ミシェル・バックマン米下院議員、共和党ディベートで出馬表明

【ニューヨーク=福山万里子】 2012年米大統領選で共和党の指名争いに名乗りを上げている7人の候補者は13日、ニューハンプシャー州マンチェスターで開かれた今年2度目のディベート(=テレビ討論会)に参加した。ディベートの模様は、主催したCNNで生中継された。

ディベート開始早々、ミネソタ州選出のミシェル・バックマン下院議員(55)が、「本日、正式に出馬に必要な書類を提出しました」と語り、司会者を驚かせた。支持者向けの正式な出馬宣言は、日を改めて行うとしているが、この日はディベートに合わせてYouTubeビデオも発表した。

今回ディベートに参加した7人の中で唯一の女性であるバックマン氏は、2007年から現職。税金専門の弁護士の資格を持ち、民主党現政権の「大きな政府路線」に反対するティーパーティー運動を支持している。自らも昨年7月下院議員を中心としたティーパーティー・コーカス(幹部会、政党集会)を結成、会長を務めており、「私が大統領に就任したら、オバマ大統領の医療保険制度改革法は早速廃案にする」と宣言した。

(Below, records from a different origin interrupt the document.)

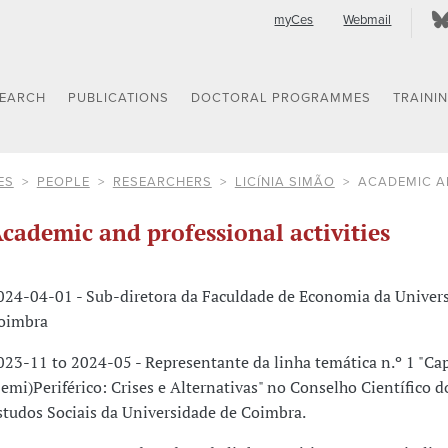
myCes
Webmail
SEARCH
PUBLICATIONS
DOCTORAL PROGRAMMES
TRAINI
ES
PEOPLE
RESEARCHERS
LICÍNIA SIMÃO
ACADEMIC A
cademic and professional activities
024-04-01 - Sub-diretora da Faculdade de Economia da Univer
oimbra
023-11 to 2024-05 - Representante da linha temática n.º 1 "Ca
Semi)Periférico: Crises e Alternativas" no Conselho Científico 
studos Sociais da Universidade de Coimbra.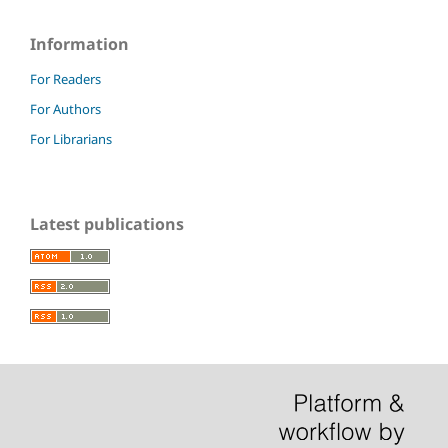
Information
For Readers
For Authors
For Librarians
Latest publications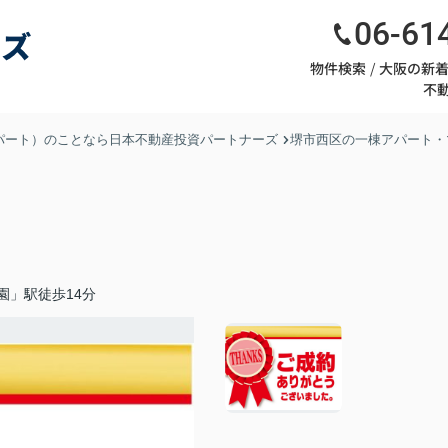
06-61
物件検索
大阪の新
不
パート）のことなら日本不動産投資パートナーズ
堺市西区の一棟アパート・
園」駅徒歩14分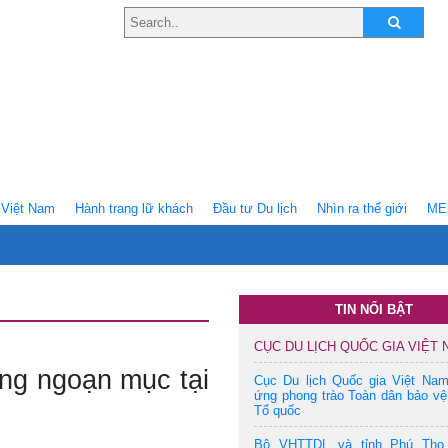
Việt Nam
Hành trang lữ khách
Ðầu tư Du lịch
Nhìn ra thế giới
ME
TIN NỔI BẬT
CỤC DU LỊCH QUỐC GIA VIỆT
ng ngoạn mục tại
Cục Du lịch Quốc gia Việt Na
ứng phong trào Toàn dân bảo vệ
Tổ quốc
Bộ VHTTDL và tỉnh Phú Thọ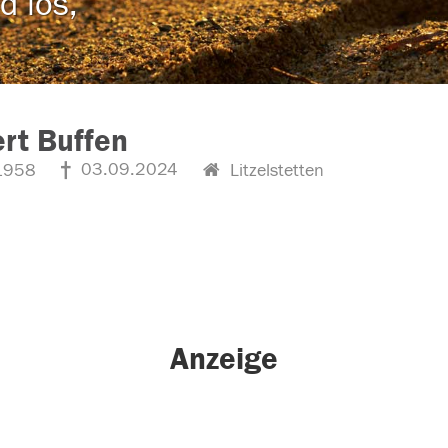
d los,
rt Buffen
03.09.2024
1958
Litzelstetten
Anzeige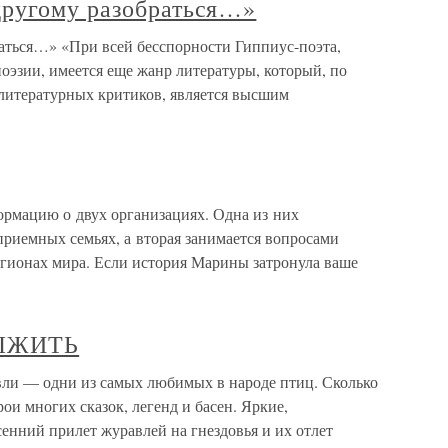
ругому разобраться…»
аться…» «При всей бесспорности Гиппиус-поэта,
поэзии, имеется еще жанр литературы, который, по
 литературных критиков, является высшим
мацию о двух организациях. Одна из них
риемных семьях, а вторая занимается вопросами
гионах мира. Если история Марины затронула ваше
ЫЖИТЬ
 одни из самых любимых в народе птиц. Сколько
ои многих сказок, легенд и басен. Яркие,
нний прилет журавлей на гнездовья и их отлет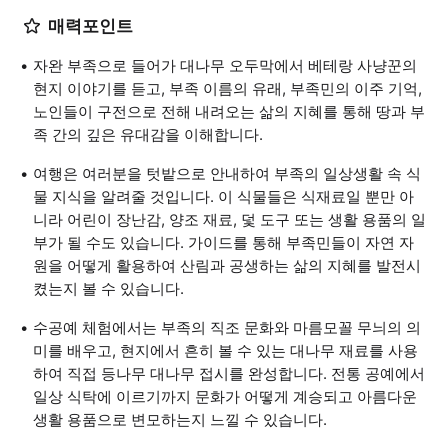
매력포인트
자완 부족으로 들어가 대나무 오두막에서 베테랑 사냥꾼의
현지 이야기를 듣고, 부족 이름의 유래, 부족민의 이주 기억,
노인들이 구전으로 전해 내려오는 삶의 지혜를 통해 땅과 부
족 간의 깊은 유대감을 이해합니다.
여행은 여러분을 텃밭으로 안내하여 부족의 일상생활 속 식
물 지식을 알려줄 것입니다. 이 식물들은 식재료일 뿐만 아
니라 어린이 장난감, 양조 재료, 덫 도구 또는 생활 용품의 일
부가 될 수도 있습니다. 가이드를 통해 부족민들이 자연 자
원을 어떻게 활용하여 산림과 공생하는 삶의 지혜를 발전시
켰는지 볼 수 있습니다.
수공예 체험에서는 부족의 직조 문화와 마름모꼴 무늬의 의
미를 배우고, 현지에서 흔히 볼 수 있는 대나무 재료를 사용
하여 직접 등나무 대나무 접시를 완성합니다. 전통 공예에서
일상 식탁에 이르기까지 문화가 어떻게 계승되고 아름다운
생활 용품으로 변모하는지 느낄 수 있습니다.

2008年大統領選で共和党の副大統領候補として一躍有名になったサラ・ペイリン氏(47)と比較されがちなバックマン氏だが、力強く落ち着いた口調と余裕の物腰で、リビア問題から財政、移民、中絶、同性婚問題など広範囲にわたる議題によどみなく自分の主張を伝える姿で、事実上大統領選の鮮烈なデビューを飾った。

現在、各世論調査でトップを走っているのはミット・ロムニー前マサチューセッツ州知事(64)だが、今回のディベート終了直後のCNN調査では、ロムニー氏に次ぐ高評価を得、他候補を一歩リードした形となった。

アイオワ州デモインレジスター紙によると、同州でディベートを鑑賞していたティーパーティー関係者の間では、バックマン氏のほか、ロン・ポール下院議員(75)、実業家のハーマン・ケイン氏(65)の発言に拍手が集中していたという。

トラブル続きのニュート・ギングリッチ元下院議長(67)は、移民問題で力強い発言(「嘘をついてまで米国市民権を取るテロリストは許せない」)があった他は、これまで批判された発言の弁明などに終始し、いつもよりはおとなしい印象だった。他に、リック・サントラム元上院議員(52)、ティム・ポレンティー前ミネソタ州知事(50)が参加した。

7人には、会場や中継、ツイッターなどで次々と有権者から質問が繰り出されたが、「打倒オバマ大統領」という共通したテーマがあるからか、予備選にありがちな互いの足の引っ張り合いはほとんど見られなかった。